Ottawa Citizen, Sep 10, 2020 • Last Updated 12 hours ago
From his basement woodworking shop in the Ottawa Valley, former car salesman Bill Ryan, 66, is turning out finely-crafted maple bats for Cuba’s beleaguered baseball leagues. Photo by Jean Levac /Postmedia
A retired Ottawa Valley car salesman is turning out hundreds of hand-made maple bats every year for Cuban baseball players as part of a decade-long effort to assist the impoverished island nation.
Bill Ryan, 66, spends 10 or 11 hours every day in his basement woodworking shop, making his now famous “Cubacan” bats.
This year, he wants to send 600 bats — they each cost about $50 — to Cuba, which is about to start its national baseball series. Professional quality bats are difficult to find and prohibitively expensive in Cuba, which remains the subject of a strict U.S. trade embargo.
“The only way I can do this is to do all of the steps myself,” says Ryan, who lives on a rural side road south of Carleton Place, near Franktown.
He uses his own sawmill to cut the rectangular “blanks” from which he crafts a baseball bat. The blanks — rectangular blocks 36 inches long and three inches wide — are kiln-dried for three months to reduce their moisture content and weight.
Each bat requires about two hours of labour. Ryan uses a lathe to shape the bat, then sands it three different ways before applying two coats of paint, decals and two coats of varnish.
A careful record keeper, Ryan has made 2,967 bats since he launched his “hobby” a decade ago. Almost all of his bats are now in Cuba.
“When I made the first bat, there was no intention of making the second or the third: It just sort of built,” he says.
Like most Canadians, Ryan’s first exposure to Cuba came as a sun-seeking tourist. A deeper involvement in the country started innocently enough when he decided to fashion a few bats as gifts for Cuban friends. A lifelong woodworker, Ryan made trophy bats that were more a decoration than a piece of baseball equipment.
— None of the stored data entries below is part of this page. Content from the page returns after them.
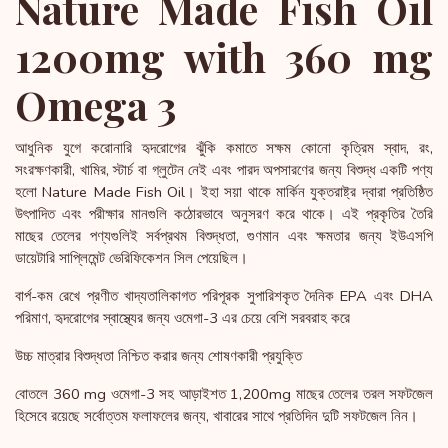
Nature Made Fish Oil
1200mg with 360 mg
Omega 3
আধুনিক যুগে করোনারি হৃদরোগের ঝুঁকি কমাতে সক্ষম কোনো কৃত্রিম স্বাদ, রং,
সংরক্ষণকারী, খামির, স্টার্চ বা গ্লুটেন নেই এবং পারদ অপসারণের জন্য বিশুদ্ধ একটি পণ্য
হলো Nature Made Fish Oil। ইহা সয়া থাকে মার্কিন যুক্তরাষ্ট্র দ্বারা প্রতিষ্ঠিত
উৎপাদিত এবং পরীক্ষার মানগুলি কঠোরভাবে অনুসরণ করে থাকে। এই প্রকৃতির তৈরি
মাছের তেলের পণ্যগুলিই সর্বপ্রথম বিশুদ্ধতা, গুণমান এবং ক্ষমতার জন্য ইউএসপি
ডায়েটারি সাপ্লিমেন্ট ভেরিফিকেশন সিল পেয়েছিল।
বার্প-কম রেখে প্রণীত খাদ্যতালিকাগত পরিপূরক সুপারিশকৃত দৈনিক EPA এবং DHA
পরিমাণ, হৃদরোগের স্বাস্থ্যের জন্য ওমেগা-3 এর চেয়ে বেশি সরবরাহ করে
উচ্চ মাত্রার বিশুদ্ধতা নিশ্চিত করার জন্য শোষণকারী প্রযুক্তি
বোতলে 360 mg ওমেগা-3 সহ আড়াইশত 1,200mg মাছের তেলের তরল সফটজেল
হিসেবে রয়েছে সর্বোত্তম ফলাফলের জন্য, খাবারের সাথে প্রতিদিন দুটি সফটজেল নিন।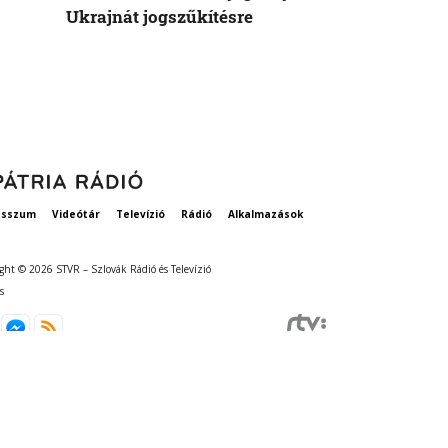
Ukrajnát jogszűkítésre
Államok azo
vethetne a 
esszum
Videótár
Televízió
Rádió
Alkalmazások
ght © 2026 STVR – Szlovák Rádió és Televízió
s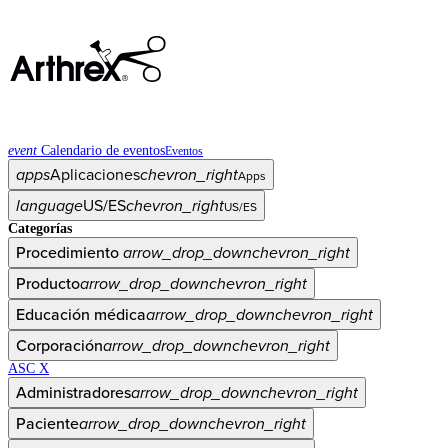
event
Calendario de eventos
Eventos
apps
Aplicaciones
chevron_right
Apps
language
US/ES
chevron_right
US/ES
Categorías
Procedimiento
arrow_drop_down
chevron_right
Producto
arrow_drop_down
chevron_right
Educación médica
arrow_drop_down
chevron_right
Corporación
arrow_drop_down
chevron_right
ASC X
Administradores
arrow_drop_down
chevron_right
Paciente
arrow_drop_down
chevron_right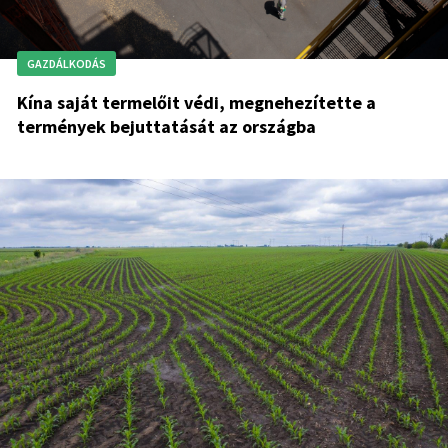
GAZDÁLKODÁS
Kína saját termelőit védi, megnehezítette a
termények bejuttatását az országba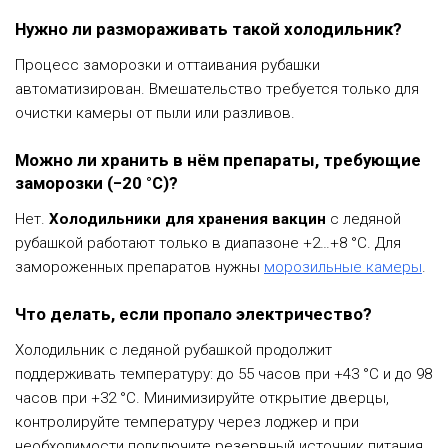
Нужно ли размораживать такой холодильник?
Процесс заморозки и оттаивания рубашки
автоматизирован. Вмешательство требуется только для
очистки камеры от пыли или разливов.
Можно ли хранить в нём препараты, требующие
заморозки (−20 °C)?
Нет.
Холодильники для хранения вакцин
с ледяной
рубашкой работают только в диапазоне +2…+8 °C. Для
замороженных препаратов нужны
морозильные камеры
.
Что делать, если пропало электричество?
Холодильник с ледяной рубашкой продолжит
поддерживать температуру: до 55 часов при +43 °C и до 98
часов при +32 °C. Минимизируйте открытие дверцы,
контролируйте температуру через лоджер и при
необходимости подключите резервный источник питания.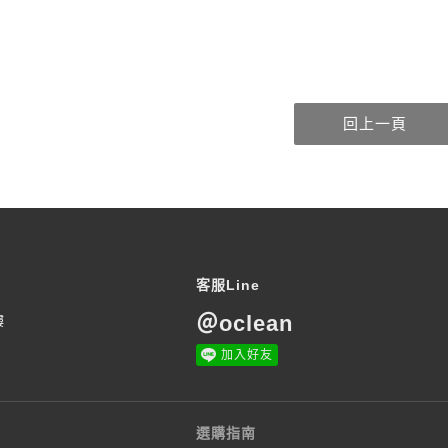
客服Line
＠oclean
樓
加入好友
選購指南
In baseball-mad Cuba, however, the bats attracted attention and he was asked to make more, including bats that could be used in games. The maple bats quickly grew in popularity among Cuban players.
He was also asked to make bats as gifts for each of the Cuban Five — five intelligence officers who were arrested by U.S. authorities in September 1988. “Los Cincos” spent more than a decade in U.S. prisons after being convicted of spying. Cuba maintained they were in South Florida to monitor extremist exiles involved in a wave of terrorist bombings in Havana.
All of the men were released by 2014 and welcomed home as heroes in Cuba. Ryan met and befriended one of them, Gerardo Hernandez, and together they launched a grassroots organization, Cubacan, dedicated to improving the lives of ordinary Cubans.
Cubacan has shipped equipment and materials to improve bat making in Cuba. Last year, the organization delivered more than two tonnes of sports equipment to the island.
This year, Ryan wants to send 600 hand-crafted bats to the 16 teams competing in Cuba’s national baseball series, a key stepping stone to the Olympic Games for the country’s best players. The series starts next week.
Cuba is struggling to equip its baseball teams because of economic sanctions and new restrictions imposed by U.S. President Donald Trump. During the past four years, Trump has reversed the thaw in U.S.-Cuba relations orchestrated by his predecessor, Barack Obama, and tightened the sanctions that have stifled the Cuban economy for 60 years.
Ryan says U.S. efforts to damage Cuba even reached into the Ottawa Valley. Earlier this year, he says, under pressure from the U.S. Treasury Department, GoFundMe closed his fundraising account which had been created to send sports equipment to Cuba from Canada. The Canadian Network on Cuba (CNC) is now leading the fundraising effort to raise $30,000 to send the Cubacan bats to Cuba.
Ryan still travels to Cuba once a year with his wife, Nora. It’s “incredibly satisfying,” he says, to watch a baseball player hit a home run with one of his bats, but seeing one break still makes him shudder.
Two years ago, Ryan received the Cuban government’s Friendship Medal, which has gone to people such as singer Harry Belafonte and actor Danny Glover.
“More than one million Canadians go to Cuba every year,” he says, “so we’re trying to suggest to some of those people to send a bat, offer a donation, give something back.”
How does the US have the authority to stop Ryan from raising money to cover the cost of shipping bats he has made to Cuba?